■ HOW TO COMPLETE THIS TASK:
The copy you give must match the records exactly, except that it holds no images.

■ EXTRACTED MATERIAL:
++++
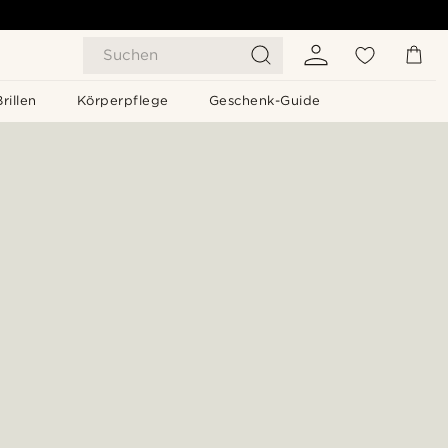
Suchen
Brillen
Körperpflege
Geschenk-Guide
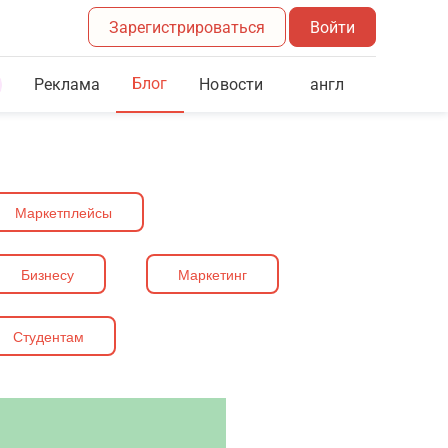
Зарегистрироваться
Войти
Блог
Реклама
англ
Новости
Маркетплейсы
Бизнесу
Маркетинг
Студентам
++++
■ ANSWER BOX:
Suchen
Brillen
Körperpflege
Geschenk-Guide
Зарегистрироваться
Войти
Блог
Реклама
англ
Новости
Маркетплейсы
Бизнесу
Маркетинг
Студентам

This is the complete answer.